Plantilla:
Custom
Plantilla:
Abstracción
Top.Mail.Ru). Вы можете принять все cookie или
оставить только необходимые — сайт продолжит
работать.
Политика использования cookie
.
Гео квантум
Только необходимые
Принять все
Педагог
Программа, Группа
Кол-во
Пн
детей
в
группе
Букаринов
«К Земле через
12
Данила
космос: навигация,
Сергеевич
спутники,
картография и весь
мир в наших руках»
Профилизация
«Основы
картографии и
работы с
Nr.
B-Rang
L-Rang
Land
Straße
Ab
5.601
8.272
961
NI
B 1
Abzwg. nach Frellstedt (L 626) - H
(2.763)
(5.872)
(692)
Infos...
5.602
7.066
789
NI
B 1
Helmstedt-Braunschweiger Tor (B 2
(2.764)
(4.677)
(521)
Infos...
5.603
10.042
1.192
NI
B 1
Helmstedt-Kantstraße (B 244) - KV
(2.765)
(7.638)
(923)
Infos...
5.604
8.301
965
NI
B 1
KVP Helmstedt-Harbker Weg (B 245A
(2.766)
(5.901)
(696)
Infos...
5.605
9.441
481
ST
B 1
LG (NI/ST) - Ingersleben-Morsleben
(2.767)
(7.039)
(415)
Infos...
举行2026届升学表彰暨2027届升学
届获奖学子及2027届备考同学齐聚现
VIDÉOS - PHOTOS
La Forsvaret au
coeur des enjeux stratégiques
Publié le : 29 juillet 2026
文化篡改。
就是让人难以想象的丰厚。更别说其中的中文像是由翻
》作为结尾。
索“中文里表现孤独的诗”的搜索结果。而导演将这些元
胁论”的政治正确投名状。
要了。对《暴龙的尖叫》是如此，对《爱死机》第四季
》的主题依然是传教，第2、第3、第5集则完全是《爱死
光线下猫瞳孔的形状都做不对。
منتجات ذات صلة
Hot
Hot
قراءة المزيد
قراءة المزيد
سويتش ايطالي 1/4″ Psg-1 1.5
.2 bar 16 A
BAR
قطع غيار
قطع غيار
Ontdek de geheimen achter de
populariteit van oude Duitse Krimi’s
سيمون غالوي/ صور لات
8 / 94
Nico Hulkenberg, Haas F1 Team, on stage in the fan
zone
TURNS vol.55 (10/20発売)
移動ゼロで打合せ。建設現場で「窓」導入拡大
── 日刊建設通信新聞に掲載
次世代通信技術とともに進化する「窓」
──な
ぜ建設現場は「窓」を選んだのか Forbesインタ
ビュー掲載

• [WHAT IS REQUIRED]
Repeat the data exactly. Omit nothing.

• [ANSWER TO THIS TASK]
Plantilla:
Custom
Plantilla:
Abstracción
Top.Mail.Ru). Вы можете принять все cookie или
оставить только необходимые — сайт продолжит
работать.
Политика использования cookie
.
Гео квантум
Только необходимые
Принять все
Педагог
Программа, Группа
Кол-во
Пн
детей
в
группе
Букаринов
«К Земле через
12
Данила
космос: навигация,
Сергеевич
спутники,
картография и весь
мир в наших руках»
Профилизация
«Основы
картографии и
работы с
Nr.
B-Rang
L-Rang
Land
Straße
Ab
5.601
8.272
961
NI
B 1
Abzwg. nach Frellstedt (L 626) - H
(2.763)
(5.872)
(692)
Infos...
5.602
7.066
789
NI
B 1
Helmstedt-Braunschweiger Tor (B 2
(2.764)
(4.677)
(521)
Infos...
5.603
10.042
1.192
NI
B 1
Helmstedt-Kantstraße (B 244) - KV
(2.765)
(7.638)
(923)
Infos...
5.604
8.301
965
NI
B 1
KVP Helmstedt-Harbker Weg (B 245A
(2.766)
(5.901)
(696)
Infos...
5.605
9.441
481
ST
B 1
LG (NI/ST) - Ingersleben-Morsleben
(2.767)
(7.039)
(415)
Infos...
举行2026届升学表彰暨2027届升学
届获奖学子及2027届备考同学齐聚现
VIDÉOS - PHOTOS
La Forsvaret au
coeur des enjeux stratégiques
Publié le : 29 juillet 2026
文化篡改。
就是让人难以想象的丰厚。更别说其中的中文像是由翻
》作为结尾。
索“中文里表现孤独的诗”的搜索结果。而导演将这些元
胁论”的政治正确投名状。
要了。对《暴龙的尖叫》是如此，对《爱死机》第四季
》的主题依然是传教，第2、第3、第5集则完全是《爱死
光线下猫瞳孔的形状都做不对。
منتجات ذات صلة
Hot
Hot
قراءة المزيد
قراءة المزيد
سويتش ايطالي 1/4″ Psg-1 1.5
.2 bar 16 A
BAR
قطع غيار
قطع غيار
Ontdek de geheimen achter de
populariteit van oude Duitse Krimi’s
سيمون غالوي/ صور لات
8 / 94
Nico Hulkenberg, Haas F1 Team, on stage in the fan
zone
TURNS vol.55 (10/20発売)
移動ゼロで打合せ。建設現場で「窓」導入拡大
── 日刊建設通信新聞に掲載
次世代通信技術とともに進化する「窓」
──な
ぜ建設現場は「窓」を選んだのか Forbesインタ
ビュー掲載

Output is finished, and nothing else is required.